The book doesn’t directly ask what the impact on gender relations in an age of magical, limitless 3d printing would be, but it’s a question I couldn’t help but ponder by the end. The novel culminates with its main characters being granted new and eternal life in freshly printed bodies, their consciousnesses (or “scans”) having been uploaded to digital limbo for a couple years while the technological kinks of brain-creation were worked out. In addition to granting immortality, this innovation would disrupt the current monopoly women-with-uteruses now hold on the vital process of 3d printing new human beings. What would such a disruption do to gender relations and power dynamics? The Marxist feminist Silvia Federici argues that the root of sexual domination has to do with the control of women’s bodies since women are, ultimately, producing the workers necessary for society to continue function and the capitalists to continue extracting wealth. Coming from another angle, Shulamith Firestone postulated that gender and sexual equality will remain elusive until women are freed from pregnancy and child-rearing through technological advancement. Doctorow’s book, then, ends with something more than the liberation of the means of production, which is his primary interest and focus, but the liberation of the means of reproduction. Fodder for a sequel, perhaps?

{ 2 comments }

1

Alan Paxton 04.29.17 at 11:42 am

What energy source powers these 3-d printing machines, with their prodigious powers of recycling and manufacturing? Is it described in the book and, if so, is it plausible?

2

bianca steele 04.30.17 at 4:44 pm

I keep thinking about buying this book but the idea of reading it quickly enough to participate probably isn’t in the cards; I just don’t have the time.
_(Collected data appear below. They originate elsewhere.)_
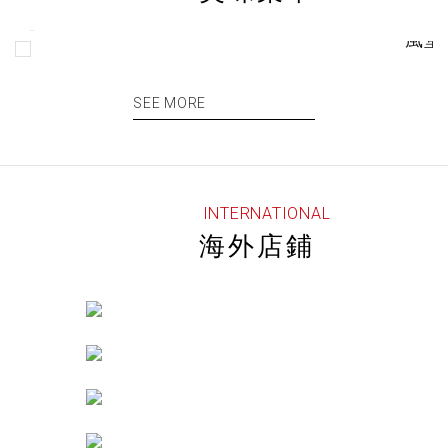
Previous
台中高鐵
一風堂
一風
台北
中山
中
Next
SEE MORE
INTERNATIONAL
海外店鋪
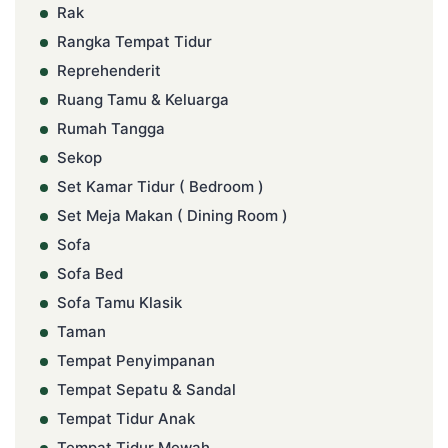
Rak
Rangka Tempat Tidur
Reprehenderit
Ruang Tamu & Keluarga
Rumah Tangga
Sekop
Set Kamar Tidur ( Bedroom )
Set Meja Makan ( Dining Room )
Sofa
Sofa Bed
Sofa Tamu Klasik
Taman
Tempat Penyimpanan
Tempat Sepatu & Sandal
Tempat Tidur Anak
Tempat Tidur Mewah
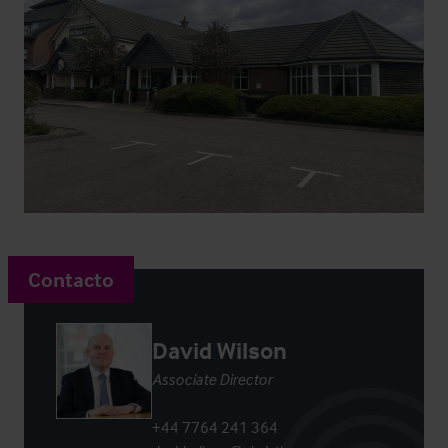
Contacto
David Wilson
Associate Director
+44 7764 241 364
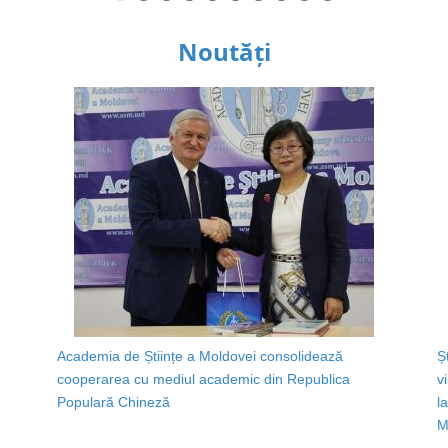
Noutăți
Academia de Științe a Moldovei consolidează
Ș
cooperarea cu mediul academic din Republica
v
Populară Chineză
l
M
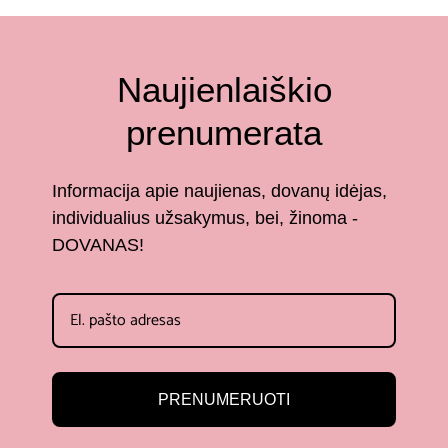
Naujienlaiškio
prenumerata
Informacija apie naujienas, dovanų idėjas,
individualius užsakymus, bei, žinoma -
DOVANAS!
PRENUMERUOTI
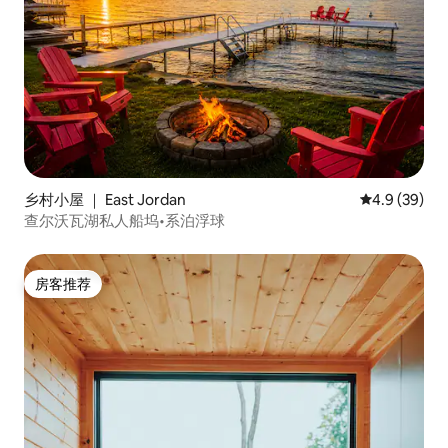
乡村小屋 ｜ East Jordan
平均评分 4.9
4.9 (39)
查尔沃瓦湖私人船坞•系泊浮球
房客推荐
房客推荐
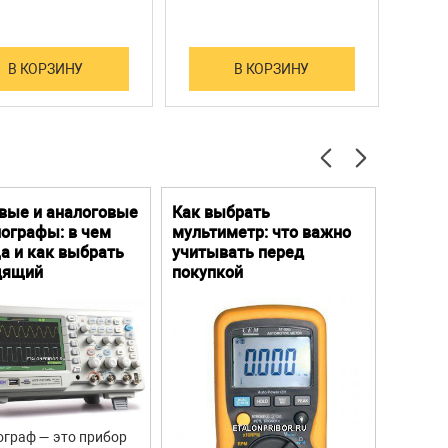
В КОРЗИНУ
В КОРЗИНУ
вые и аналоговые
Как выбрать
Цифро
ографы: в чем
мультиметр: что важно
Преим
а и как выбрать
учитывать перед
особе
дящий
покупкой
граф — это прибор
Цифров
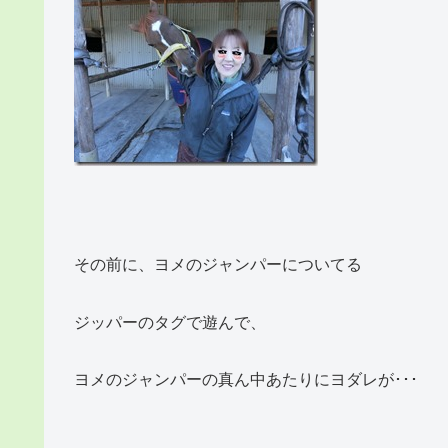
その前に、ヨメのジャンパーについてる
ジッパーのタグで遊んで、
ヨメのジャンパーの真ん中あたりにヨダレが･･･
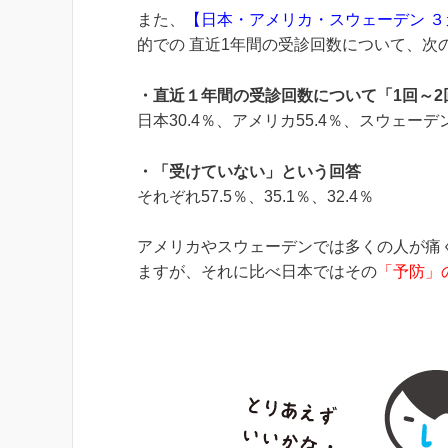
また、
【
日本・アメリカ・スウェーデン ３カ
的での 直近1年間の受診回数について、次
・直近１年間の受診回数について「1回～2
日本30.4％、アメリカ55.4％、スウェーデン
・「受けていない」という回答
それぞれ57.5％、35.1％、32.4％
アメリカやスウェーデンでは多くの人が痛
ますが、それに比べ日本ではその
「予防」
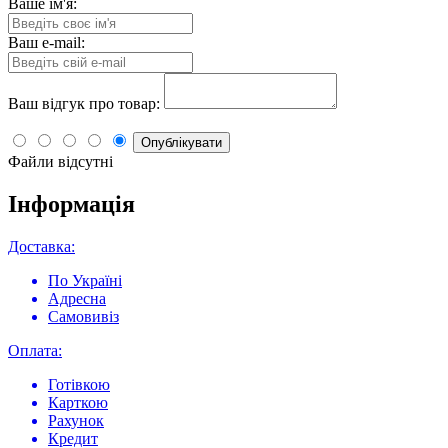
Ваше ім'я:
Ваш e-mail:
Ваш відгук про товар:
Опублікувати
Файли відсутні
Інформація
Доставка:
По Україні
Адресна
Самовивіз
Оплата:
Готівкою
Карткою
Рахунок
Кредит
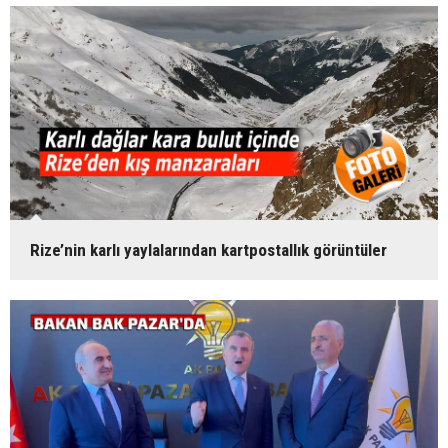
Rize’nin karlı yaylalarından kartpostallık görüntüler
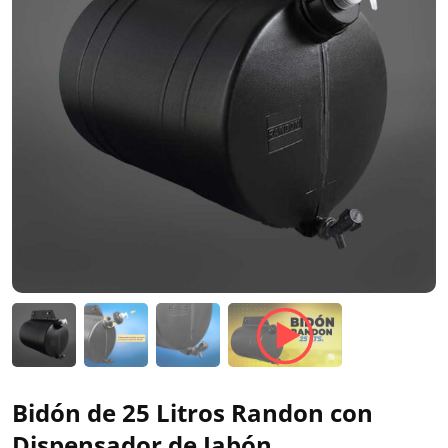
Bidón de 25 Litros Randon con
Dispensador de Jabón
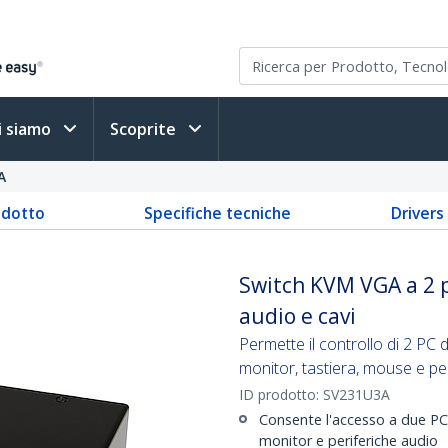
i siamo
Scoprite
A
odotto
Specifiche tecniche
Driver
Switch KVM VGA a 2 
audio e cavi
Permette il controllo di 2 PC 
monitor, tastiera, mouse e pe
ID prodotto:
SV231U3A
Consente l'accesso a due PC
monitor e periferiche audio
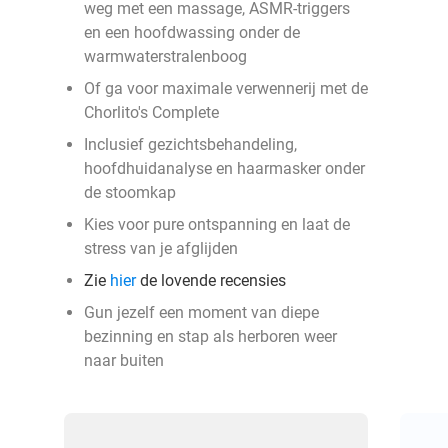
weg met een massage, ASMR-triggers
en een hoofdwassing onder de
warmwaterstralenboog
Of ga voor maximale verwennerij met de
Chorlito's Complete
Inclusief gezichtsbehandeling,
hoofdhuidanalyse en haarmasker onder
de stoomkap
Kies voor pure ontspanning en laat de
stress van je afglijden
Zie
hier
de lovende recensies
Gun jezelf een moment van diepe
bezinning en stap als herboren weer
naar buiten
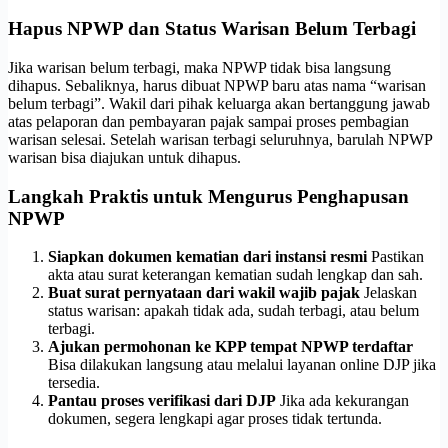
Hapus NPWP dan Status Warisan Belum Terbagi
Jika warisan belum terbagi, maka NPWP tidak bisa langsung
dihapus. Sebaliknya, harus dibuat NPWP baru atas nama “warisan
belum terbagi”. Wakil dari pihak keluarga akan bertanggung jawab
atas pelaporan dan pembayaran pajak sampai proses pembagian
warisan selesai. Setelah warisan terbagi seluruhnya, barulah NPWP
warisan bisa diajukan untuk dihapus.
Langkah Praktis untuk Mengurus Penghapusan
NPWP
Siapkan dokumen kematian dari instansi resmi
Pastikan
akta atau surat keterangan kematian sudah lengkap dan sah.
Buat surat pernyataan dari wakil wajib pajak
Jelaskan
status warisan: apakah tidak ada, sudah terbagi, atau belum
terbagi.
Ajukan permohonan ke KPP tempat NPWP terdaftar
Bisa dilakukan langsung atau melalui layanan online DJP jika
tersedia.
Pantau proses verifikasi dari DJP
Jika ada kekurangan
dokumen, segera lengkapi agar proses tidak tertunda.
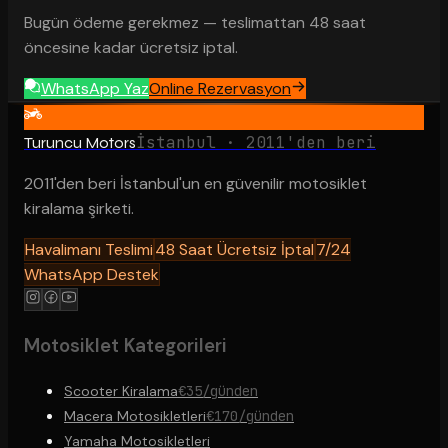
Bugün ödeme gerekmez — teslimattan 48 saat
öncesine kadar ücretsiz iptal.
WhatsApp Yaz
Online Rezervasyon
İstanbul · 2011'den beri
Turuncu Motors
2011'den beri İstanbul'un en güvenilir motosiklet
kiralama şirketi.
Havalimanı Teslimi
48 Saat Ücretsiz İptal
7/24
WhatsApp Destek
Motosiklet Kategorileri
Scooter Kiralama
€35/günden
Macera Motosikletleri
€170/günden
Yamaha Motosikletleri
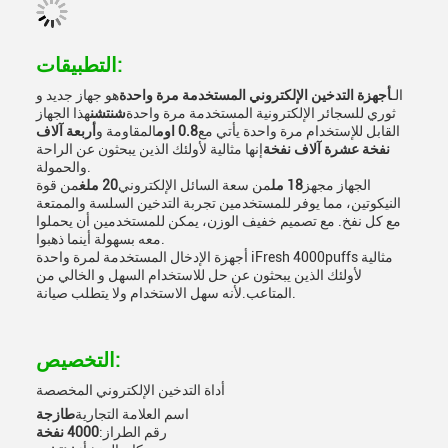
التطبيقات:
الـ
أجهزة التدخين الإلكتروني المستخدمة مرة واحدة
هو جهاز جديد و
ثوري للسجائر الإلكترونية المستخدمة مرة واحدة
شنتشن
هذا الجهاز
القابل للإستخدام مرة واحدة يأتي مع
0.8 اوم
المقاومة و
أربعة آلاف
نفخة عشرة آلاف نفخة
إنها مثالية لأولئك الذين يبحثون عن الراحة
والحمولة.
الجهاز مجهز
18 مل
من سعة السائل الإلكتروني
20 ملغ
من قوة
النيكوتين، مما يوفر للمستخدمين تجربة التدخين السلسة والممتعة
مع كل نفخ. مع تصميم خفيف الوزن، يمكن للمستخدمين أن يحملوا
معه بسهولة أينما ذهبوا.
أجهزة الإدخال المستخدمة لمرة واحدة iFresh 4000puffs مثالية
لأولئك الذين يبحثون عن حل للاستخدام السهل و الخالي من
المتاعب.لأنه سهل الاستخدام ولا يتطلب صيانة.
التخصيص:
أداة التدخين الإلكتروني المخصصة
اسم العلامة التجارية
طازجة
رقم الطراز:
4000 نفخة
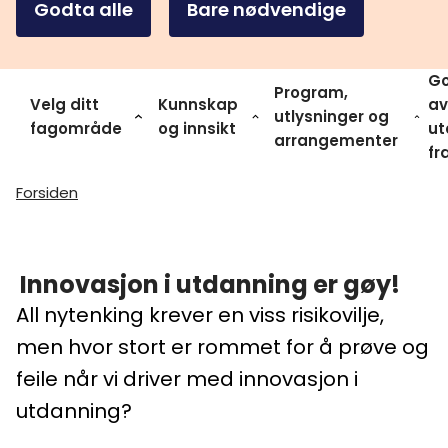
Godta alle
Bare nødvendige
Go
Program,
Velg ditt
Kunnskap
av
utlysninger og
fagområde
og innsikt
ut
arrangementer
fr
Forsiden
Innovasjon i utdanning er gøy!
All nytenking krever en viss risikovilje,
men hvor stort er rommet for å prøve og
feile når vi driver med innovasjon i
utdanning?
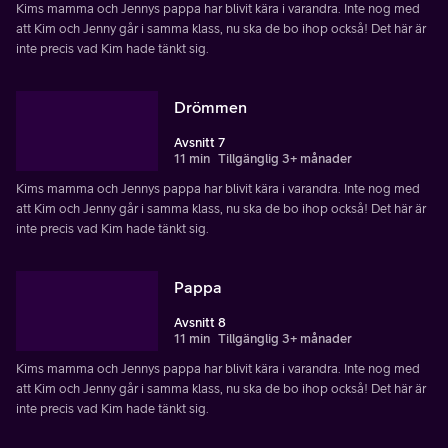
Kims mamma och Jennys pappa har blivit kära i varandra. Inte nog med
att Kim och Jenny går i samma klass, nu ska de bo ihop också! Det här är
inte precis vad Kim hade tänkt sig.
Drömmen
Avsnitt 7
11 min
Tillgänglig 3+ månader
Kims mamma och Jennys pappa har blivit kära i varandra. Inte nog med
att Kim och Jenny går i samma klass, nu ska de bo ihop också! Det här är
inte precis vad Kim hade tänkt sig.
Pappa
Avsnitt 8
11 min
Tillgänglig 3+ månader
Kims mamma och Jennys pappa har blivit kära i varandra. Inte nog med
att Kim och Jenny går i samma klass, nu ska de bo ihop också! Det här är
inte precis vad Kim hade tänkt sig.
I have to say though that I’m tired of a certain kind of “feminist” female character in a certain kind of male-written fiction. Gibson does this fairly well, I guess, but for me the origin is a woman in Microserfs who’s depicted, from all appearances unironically, as achieving liberation when she starts pumping iron. I guess Coupland succeeded in spoiling that kind of thing for me (maybe even intentionally). I’m not someone who objects to this in principle, it’s just that something about the depiction always rubs me he wrong way, and probably I should think about why this is, and whether it should matter. But I suppose that, having reached 50, I can play the role of the woman who says that now.